Our man at the AGM describes how a ruffled Aviva chairman and board tried to soothe angry investors over excessive pay
An air of unease and discontent pervaded through the auditorium as I settled into my seat at the Aviva annual general meeting.
Much of the talk prior to today’s meeting held at the Barbican Centre had been around shareholder anger over executive pay, with new UK chief executive Trevor Matthews’ bonus of £45,000 for one month’s work topping the list.
And group chief executive Andrew Moss decision to turn down this year’s pay increase awarded to him by the remuneration committee following shareholders’ reaction to the company’s 2012 remuneration report did little to appease investors.
Chairman Lord Colin Sharman kicked-off proceedings confidently enough with his introduction, followed up with a speech by Moss on the company’s performance and a promotional video.
But by the time remuneration committee chairman Scott Wheway had got on to the thorny issue of directors pay the tone had been set.
One shareholder after another took to the microphone to vent their fury and disgust at the board at the way their company was being run and the lack of value they got in return.
The first investor aired his grievances and those shared by many in the audience, detailing the shortcomings of the company during Sharman and Moss’ tenure between 2007 and 2011, including:
- A 19% drop in global revenue and a 15% decline in group profit before tax.
- A 21% fall in dividend value
- A 62% decline in share price
“What has grown during your five years?” he questioned Sharman and his board.
“Total non-executive directors’ remuneration has ballooned between 2007 and 2011.
“The 5 non-executive directors who have been alongside both you Lord Sharman and you Mr Moss over the 5-year period have seen their personal remuneration grow by 44% and that was after 30% was awarded in 2006.
“This suggests Lord Sharman that board members have been rather more concerned about their remuneration packages than growing our business.”
Spurred on by regular rounds of applause from the audience, the shareholder went on to criticise the board’s failure to grow a sustainable business and raised concerns over the company’s plans to sell its US arm.
“It might be an idea that you Lord Sharman are not the only Aviva director attending his or her last AGM,” he added.
He continued: “Our company only needs directors who can actually deliver prosperity and peace of mind as opposed to merely talking about it and reducing it to a piece of corporate claptrap.”
His suggestion that each of the 5 non-executive directors stand up and justify their competency to shareholders didn’t go down too well with a stone-faced board and Sharman who rejected the idea out of hand.
A second disgruntled investor took up the baton, questioning the wisdom of letting Aviva Europe chief executive Igal Mayer go and launching a broadside at the outgoing Sharman and suggesting he took Moss with him.
“It’s my personal belief that this company and the shareholders can no longer afford either his strategy or his business wisdom,” he said.
Another commented: “1,300 Aviva employees received emails stating that their employment had ended.

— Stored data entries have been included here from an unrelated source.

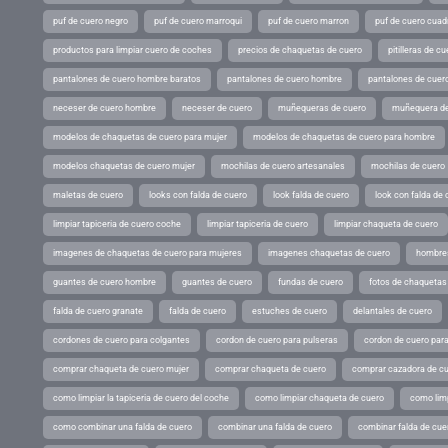
puf de cuero negro
puf de cuero marroqui
puf de cuero marron
puf de cuero cuad
productos para limpiar cuero de coches
precios de chaquetas de cuero
pitilleras de cu
pantalones de cuero hombre baratos
pantalones de cuero hombre
pantalones de cuer
neceser de cuero hombre
neceser de cuero
muñequeras de cuero
muñequera de
modelos de chaquetas de cuero para mujer
modelos de chaquetas de cuero para hombre
modelos chaquetas de cuero mujer
mochilas de cuero artesanales
mochilas de cuero
maletas de cuero
looks con falda de cuero
look falda de cuero
look con falda de 
limpiar tapiceria de cuero coche
limpiar tapiceria de cuero
limpiar chaqueta de cuero
imagenes de chaquetas de cuero para mujeres
imagenes chaquetas de cuero
hombres
guantes de cuero hombre
guantes de cuero
fundas de cuero
fotos de chaquetas
falda de cuero granate
falda de cuero
estuches de cuero
delantales de cuero
cordones de cuero para colgantes
cordon de cuero para pulseras
cordon de cuero par
comprar chaqueta de cuero mujer
comprar chaqueta de cuero
comprar cazadora de c
como limpiar la tapiceria de cuero del coche
como limpiar chaqueta de cuero
como limp
como combinar una falda de cuero
combinar una falda de cuero
combinar falda de cue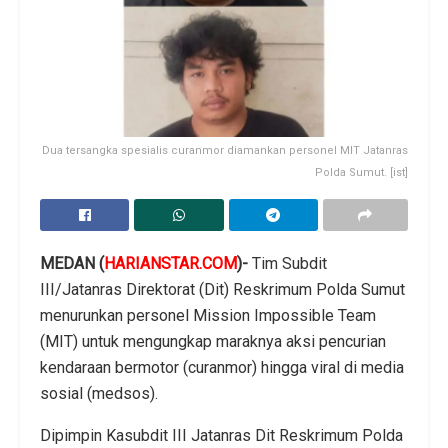
Dua tersangka spesialis curanmor diamankan personel MIT Jatanras
Polda Sumut. [ist]
MEDAN (
HARIANSTAR.COM
)-
Tim Subdit
III/Jatanras Direktorat (Dit) Reskrimum Polda Sumut
menurunkan personel Mission Impossible Team
(MIT) untuk mengungkap maraknya aksi pencurian
kendaraan bermotor (curanmor) hingga viral di media
sosial (medsos).
Dipimpin Kasubdit III Jatanras Dit Reskrimum Polda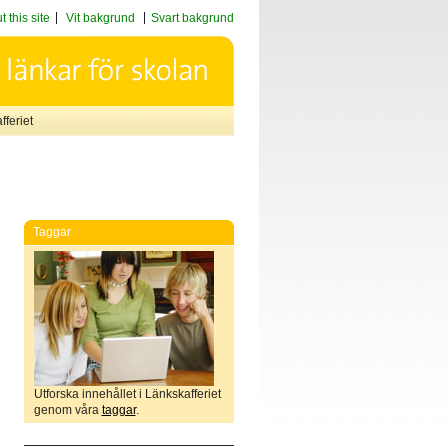
 this site
Vit bakgrund
Svart bakgrund
feriet
Taggar
Utforska innehållet i Länkskafferiet
genom våra
taggar
.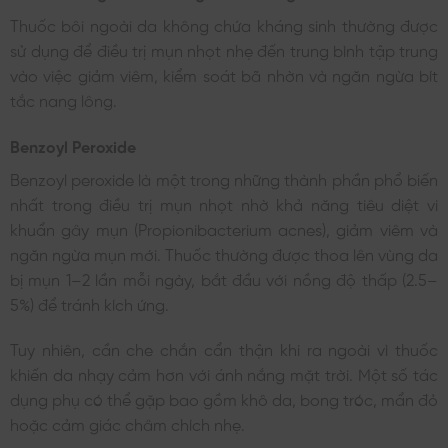
Thuốc bôi ngoài da không chứa kháng sinh thường được
sử dụng để điều trị mụn nhọt nhẹ đến trung bình tập trung
vào việc giảm viêm, kiểm soát bã nhờn và ngăn ngừa bít
tắc nang lông.
Benzoyl Peroxide
Benzoyl peroxide là một trong những thành phần phổ biến
nhất trong điều trị mụn nhọt nhờ khả năng tiêu diệt vi
khuẩn gây mụn (Propionibacterium acnes), giảm viêm và
ngăn ngừa mụn mới. Thuốc thường được thoa lên vùng da
bị mụn 1–2 lần mỗi ngày, bắt đầu với nồng độ thấp (2.5–
5%) để tránh kích ứng.
Tuy nhiên, cần che chắn cẩn thận khi ra ngoài vì thuốc
khiến da nhạy cảm hơn với ánh nắng mặt trời. Một số tác
dụng phụ có thể gặp bao gồm khô da, bong tróc, mẩn đỏ
hoặc cảm giác châm chích nhẹ.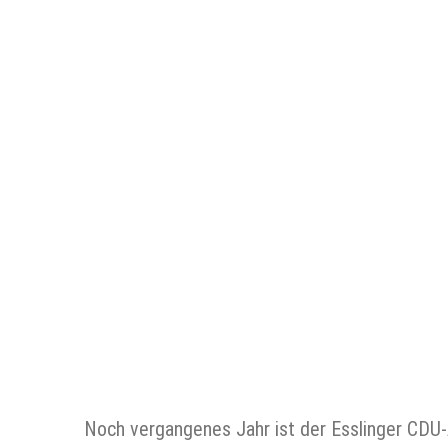
Noch vergangenes Jahr ist der Esslinger CDU-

Why didn’t Mr Moss get his P45?”
Incoming chairman John McFarlane could only look on and contemplate the size of the task on his hands.
As the debate became more vociferous and the board more defensive, the meeting moved towards the crucial vote.
When it came to the crunch, 54% of shareholders, excluding absentitions, voted against the remuneration report – the first time an insurer’s remuneration package has been rejected by its shareholders.
Leaving the auditorium I saw a sign that summed up one shareholder’s sentiment: ‘How is your Aviva policy? Mine was crap’.